Friday, August 22, 2003 Link To Herald The Halifax Herald Limited

Worker: Sysco testing tainted
Province's samples mostly contain surface soil, driller says

By Tera Camus / Cape Breton Bureau

Sydney - Results of a $500,000 environmental testing project for chemicals at Sydney Steel may be tainted, says one worker who quit in recent weeks.

The worker, who wished to remain anonymous, says he quit because testing was not done properly.

"I was there, I saw it," he said.

The worker said some samples, supposed to be taken from the plant's high dump at various depths, were filled with surface soil shovelled into the test tube-like devices called "split spoons." Drill rigs use the spoons to collect soil metres beneath the surface, similar to what a core sample truck does when boring through rock to test for minerals.

Some holes were to collect samples up to 50 metres below the surface of the slag heap that sits like a small mountain on the banks of the toxic tar ponds.
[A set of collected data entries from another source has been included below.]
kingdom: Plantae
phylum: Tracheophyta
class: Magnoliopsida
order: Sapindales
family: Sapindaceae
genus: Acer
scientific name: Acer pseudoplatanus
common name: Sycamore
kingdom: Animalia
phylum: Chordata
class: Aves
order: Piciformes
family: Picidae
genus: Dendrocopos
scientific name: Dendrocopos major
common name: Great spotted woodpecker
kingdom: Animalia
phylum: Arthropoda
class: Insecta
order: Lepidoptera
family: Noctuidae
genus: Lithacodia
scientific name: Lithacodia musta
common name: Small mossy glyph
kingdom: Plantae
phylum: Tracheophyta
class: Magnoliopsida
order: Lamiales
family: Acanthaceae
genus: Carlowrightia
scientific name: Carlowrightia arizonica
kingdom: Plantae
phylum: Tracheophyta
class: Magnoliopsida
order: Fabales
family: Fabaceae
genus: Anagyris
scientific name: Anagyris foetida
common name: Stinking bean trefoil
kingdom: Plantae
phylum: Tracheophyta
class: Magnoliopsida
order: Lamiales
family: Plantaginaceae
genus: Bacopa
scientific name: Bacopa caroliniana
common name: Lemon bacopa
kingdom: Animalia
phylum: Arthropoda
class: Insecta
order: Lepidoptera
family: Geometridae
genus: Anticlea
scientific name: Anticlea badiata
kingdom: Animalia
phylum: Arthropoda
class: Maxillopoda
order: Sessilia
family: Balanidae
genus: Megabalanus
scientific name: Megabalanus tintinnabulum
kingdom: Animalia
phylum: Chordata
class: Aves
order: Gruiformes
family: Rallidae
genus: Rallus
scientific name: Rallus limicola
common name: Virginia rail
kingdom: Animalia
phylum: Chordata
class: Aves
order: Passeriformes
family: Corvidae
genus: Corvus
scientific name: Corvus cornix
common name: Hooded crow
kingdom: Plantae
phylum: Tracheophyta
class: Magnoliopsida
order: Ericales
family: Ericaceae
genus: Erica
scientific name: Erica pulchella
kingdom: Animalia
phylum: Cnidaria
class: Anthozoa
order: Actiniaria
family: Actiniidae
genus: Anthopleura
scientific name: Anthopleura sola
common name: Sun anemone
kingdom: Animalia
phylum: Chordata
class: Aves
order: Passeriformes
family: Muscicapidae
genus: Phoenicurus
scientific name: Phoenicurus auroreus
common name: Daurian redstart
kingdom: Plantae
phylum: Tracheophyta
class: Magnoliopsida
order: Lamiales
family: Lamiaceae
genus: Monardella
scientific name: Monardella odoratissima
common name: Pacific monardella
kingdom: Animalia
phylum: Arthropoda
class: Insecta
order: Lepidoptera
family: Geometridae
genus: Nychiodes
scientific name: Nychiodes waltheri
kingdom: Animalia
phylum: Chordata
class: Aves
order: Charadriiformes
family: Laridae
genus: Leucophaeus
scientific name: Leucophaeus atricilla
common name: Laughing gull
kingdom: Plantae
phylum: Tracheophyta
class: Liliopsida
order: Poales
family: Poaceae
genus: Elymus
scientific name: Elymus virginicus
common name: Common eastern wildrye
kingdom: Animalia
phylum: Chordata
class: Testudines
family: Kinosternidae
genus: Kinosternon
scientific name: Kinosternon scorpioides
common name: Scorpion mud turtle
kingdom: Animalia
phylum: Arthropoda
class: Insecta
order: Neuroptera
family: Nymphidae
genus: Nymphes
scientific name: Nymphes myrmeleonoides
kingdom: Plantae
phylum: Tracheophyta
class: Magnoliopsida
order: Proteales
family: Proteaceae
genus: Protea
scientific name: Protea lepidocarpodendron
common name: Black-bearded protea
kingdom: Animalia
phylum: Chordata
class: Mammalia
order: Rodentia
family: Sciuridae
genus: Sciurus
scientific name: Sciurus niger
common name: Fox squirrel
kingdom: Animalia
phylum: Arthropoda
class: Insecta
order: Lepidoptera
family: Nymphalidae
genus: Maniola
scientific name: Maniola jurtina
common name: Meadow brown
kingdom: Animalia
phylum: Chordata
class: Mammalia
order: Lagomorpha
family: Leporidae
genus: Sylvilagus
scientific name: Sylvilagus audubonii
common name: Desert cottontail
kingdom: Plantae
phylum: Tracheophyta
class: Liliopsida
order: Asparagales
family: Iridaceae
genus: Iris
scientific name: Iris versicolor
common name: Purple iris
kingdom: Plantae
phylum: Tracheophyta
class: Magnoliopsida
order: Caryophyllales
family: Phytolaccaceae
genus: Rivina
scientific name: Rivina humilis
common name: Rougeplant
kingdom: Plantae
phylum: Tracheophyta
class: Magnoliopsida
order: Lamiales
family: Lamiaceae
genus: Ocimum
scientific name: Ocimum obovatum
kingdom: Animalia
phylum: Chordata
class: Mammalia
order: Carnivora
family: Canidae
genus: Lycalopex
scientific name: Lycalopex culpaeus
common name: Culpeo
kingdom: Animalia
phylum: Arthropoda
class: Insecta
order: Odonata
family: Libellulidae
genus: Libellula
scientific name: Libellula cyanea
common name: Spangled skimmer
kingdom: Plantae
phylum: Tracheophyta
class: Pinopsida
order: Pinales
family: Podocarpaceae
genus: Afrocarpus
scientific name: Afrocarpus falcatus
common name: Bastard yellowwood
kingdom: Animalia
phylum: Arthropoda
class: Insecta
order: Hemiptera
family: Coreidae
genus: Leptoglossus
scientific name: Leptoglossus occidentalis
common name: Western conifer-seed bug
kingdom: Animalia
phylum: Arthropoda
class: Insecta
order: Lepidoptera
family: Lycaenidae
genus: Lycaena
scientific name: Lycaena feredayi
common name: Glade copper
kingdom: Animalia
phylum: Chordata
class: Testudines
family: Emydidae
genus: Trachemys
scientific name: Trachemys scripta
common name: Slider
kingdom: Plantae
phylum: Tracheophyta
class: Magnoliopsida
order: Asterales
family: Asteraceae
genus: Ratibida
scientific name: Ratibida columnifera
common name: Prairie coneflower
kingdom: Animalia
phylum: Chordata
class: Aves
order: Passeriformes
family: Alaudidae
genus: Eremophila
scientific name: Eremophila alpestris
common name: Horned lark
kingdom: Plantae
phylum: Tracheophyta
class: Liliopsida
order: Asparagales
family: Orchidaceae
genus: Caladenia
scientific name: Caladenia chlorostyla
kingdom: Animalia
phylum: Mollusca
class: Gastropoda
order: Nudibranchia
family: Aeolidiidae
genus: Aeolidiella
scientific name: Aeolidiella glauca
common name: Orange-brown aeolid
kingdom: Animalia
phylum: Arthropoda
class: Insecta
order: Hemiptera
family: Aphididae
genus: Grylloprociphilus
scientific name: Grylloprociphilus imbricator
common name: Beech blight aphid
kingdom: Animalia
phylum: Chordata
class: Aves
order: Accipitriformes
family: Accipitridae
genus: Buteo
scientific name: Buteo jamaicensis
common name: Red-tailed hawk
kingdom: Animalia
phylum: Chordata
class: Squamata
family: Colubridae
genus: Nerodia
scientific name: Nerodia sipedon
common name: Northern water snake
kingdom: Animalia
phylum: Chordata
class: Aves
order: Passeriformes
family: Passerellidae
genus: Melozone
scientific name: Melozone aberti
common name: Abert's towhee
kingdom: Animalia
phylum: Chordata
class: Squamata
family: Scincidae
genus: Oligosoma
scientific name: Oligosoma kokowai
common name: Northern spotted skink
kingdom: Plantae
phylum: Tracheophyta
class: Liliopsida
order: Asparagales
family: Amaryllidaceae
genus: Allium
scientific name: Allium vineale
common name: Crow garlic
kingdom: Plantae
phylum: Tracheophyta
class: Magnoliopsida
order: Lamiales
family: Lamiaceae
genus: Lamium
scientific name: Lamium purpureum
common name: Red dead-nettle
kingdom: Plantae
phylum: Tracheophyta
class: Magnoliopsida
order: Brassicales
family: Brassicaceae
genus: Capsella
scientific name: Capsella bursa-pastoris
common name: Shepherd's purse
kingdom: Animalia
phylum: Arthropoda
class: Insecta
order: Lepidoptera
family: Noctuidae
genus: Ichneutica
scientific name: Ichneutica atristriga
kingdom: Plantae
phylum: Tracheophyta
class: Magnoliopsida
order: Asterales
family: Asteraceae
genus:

But the worker, an experienced driller paid $20 per hour, said the province's samples mostly contain surface soil taken from depths of less than seven metres.

"I can prove it with another drill - there's no samples there for 20 feet, while others there are 60 feet deep," he said.

"Any professional can tell just by looking at the samples collected. . . . It's a major fraud to the Nova Scotia government and to taxpayers, that's what this is and it can be proven."

An arm of Conestoga-Rovers called MGI Ltd. was heading the project but has ended its work on the site. A call to the company office was not returned.

John Traves, president of Sysco, said the province heard of the allegation before the provincial election on Aug. 5 and had its monitoring company, Seacore Environmental, make spot checks.

"They made unscheduled visits and looked at all the stuff," he said. "It doesn't make any sense because if somebody were doing that, it would be apparent in the test results, it wouldn't jive."

Seacore reported no discrepancy, he said.

But another provincial government source also echoed concerns.

"I'm not too impressed with the company," the source said. "They outbid other companies and were drilling three holes a day . . . maybe they were doing so many because they weren't doing them right."

Mr. Traves said the province has yet to receive any test results from the program this summer.